I was pleased to hear the Treasurer refer to the setting up of land commissions designed to provide Australian families with land; at fair prices. I have no doubt that statements by the Treasurer relating to housing are welcomed by low income families, young couples and other persons purchasing a home. The previous Government's poor performance in the housing field had resulted in a national crisis developing in that area. There will be overwhelming support for the introduction of the scheme of tax deductibility of mortgage interest as promised in Labor's policy speech. This scheme will assist persons purchasing a home. I certainly welcome this announcement together with the moves to ensure that land is provided at a fair price.

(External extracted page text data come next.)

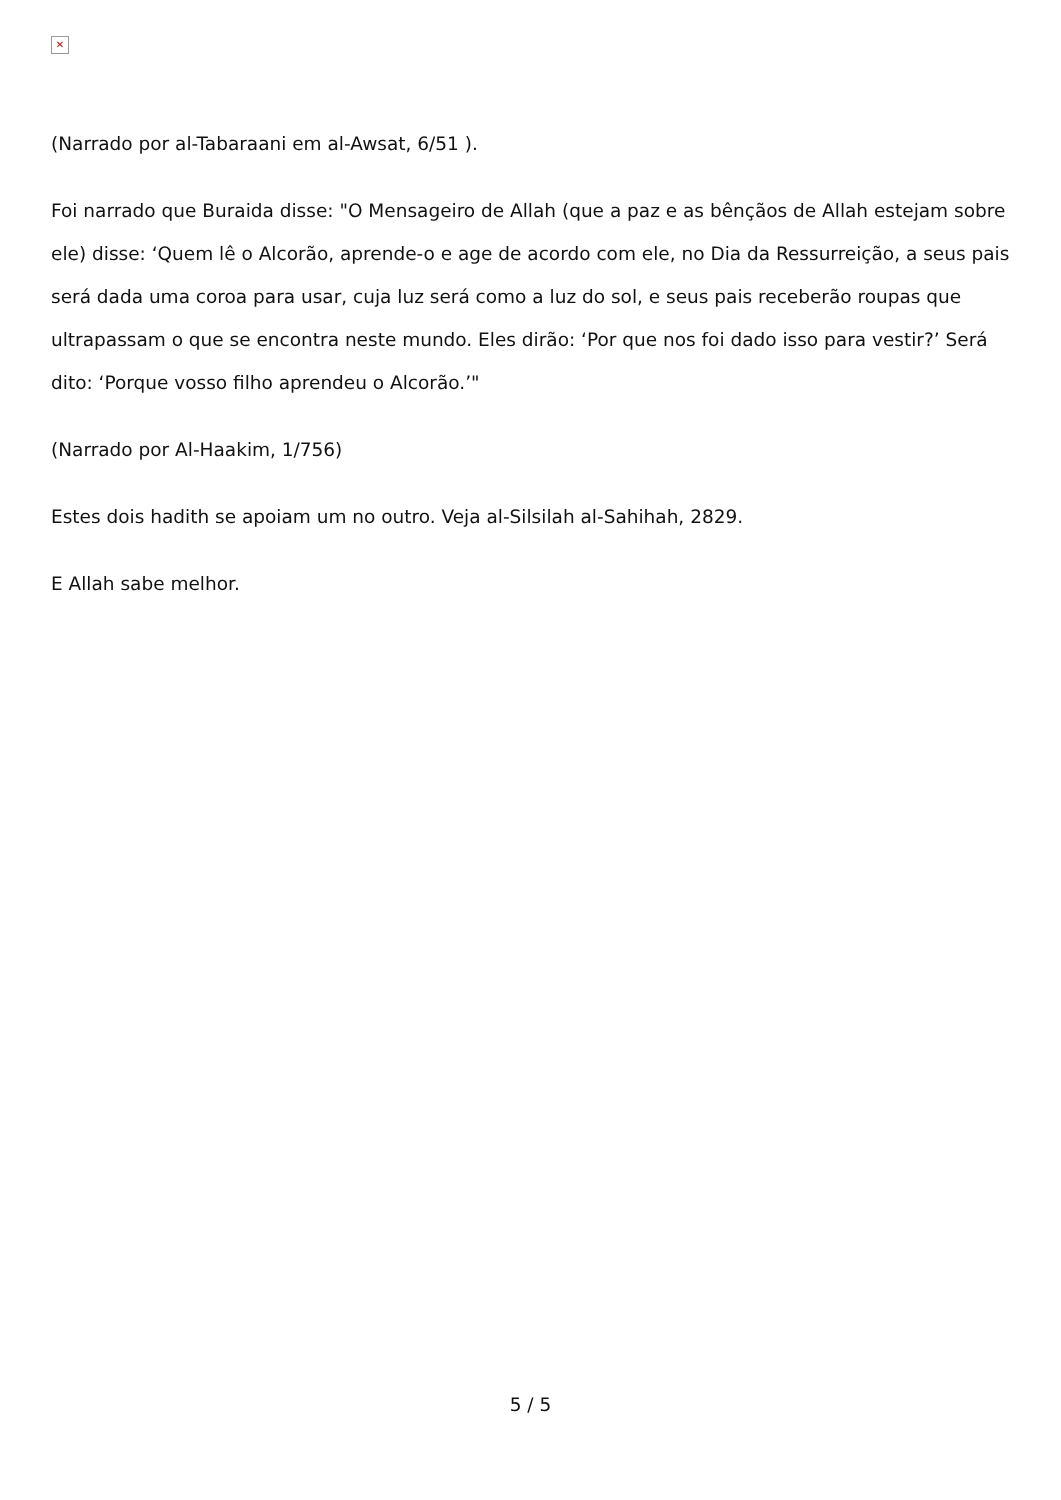✕
(Narrado por al-Tabaraani em al-Awsat, 6/51 ).
Foi narrado que Buraida disse: "O Mensageiro de Allah (que a paz e as bênçãos de Allah estejam sobre ele) disse: ‘Quem lê o Alcorão, aprende-o e age de acordo com ele, no Dia da Ressurreição, a seus pais será dada uma coroa para usar, cuja luz será como a luz do sol, e seus pais receberão roupas que ultrapassam o que se encontra neste mundo. Eles dirão: ‘Por que nos foi dado isso para vestir?’ Será dito: ‘Porque vosso filho aprendeu o Alcorão.’"
(Narrado por Al-Haakim, 1/756)
Estes dois hadith se apoiam um no outro. Veja al-Silsilah al-Sahihah, 2829.
E Allah sabe melhor.
5 / 5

I am particularly concerned about the rise in the price of land and I had hoped this evening to be able to report to this Parliament on investigations that I have made in my State concerning the spiralling land costs but I notice by the clock that I will not have time to deal with this. But as a future date I shall reveal to the Parliament particulars of an investigation I made of a land redeveloper's activities in Brisbane. I will show that much of the increase in the cost of housing can be attributed to the cost of land. If we analyse this as I hope I will be able to do on a future occasion, we will find that the claims being made by our opponents concerning the increase in wages or wage increase pressures, have very little at all to do with the increase in land prices.

I shall conclude on that note, again congratulating the Treasurer for leading Australia on a path to true progress and prosperity. I know that it is very difficult for our opponents, after 23 years in office when they did very little to lift the standards of the people generally, to realise that a Labor government is bringing true reform which will benefit this nation and its people. If honourable members opposite are patient, because I sincerely believe they will have plenty of time to see future Labor budgets introduced, they will see reforms introduced in Australia which they might not like but which will assist the ordinary people. If we have to choose whether we pay a few cents extra on a pack of cigarettes or a gallon of petrol, against an improvement in the education of the children of this country, the lifting of the standard of living of our pensioners and making a better country for everybody, I will choose the course that has been taken by this Government.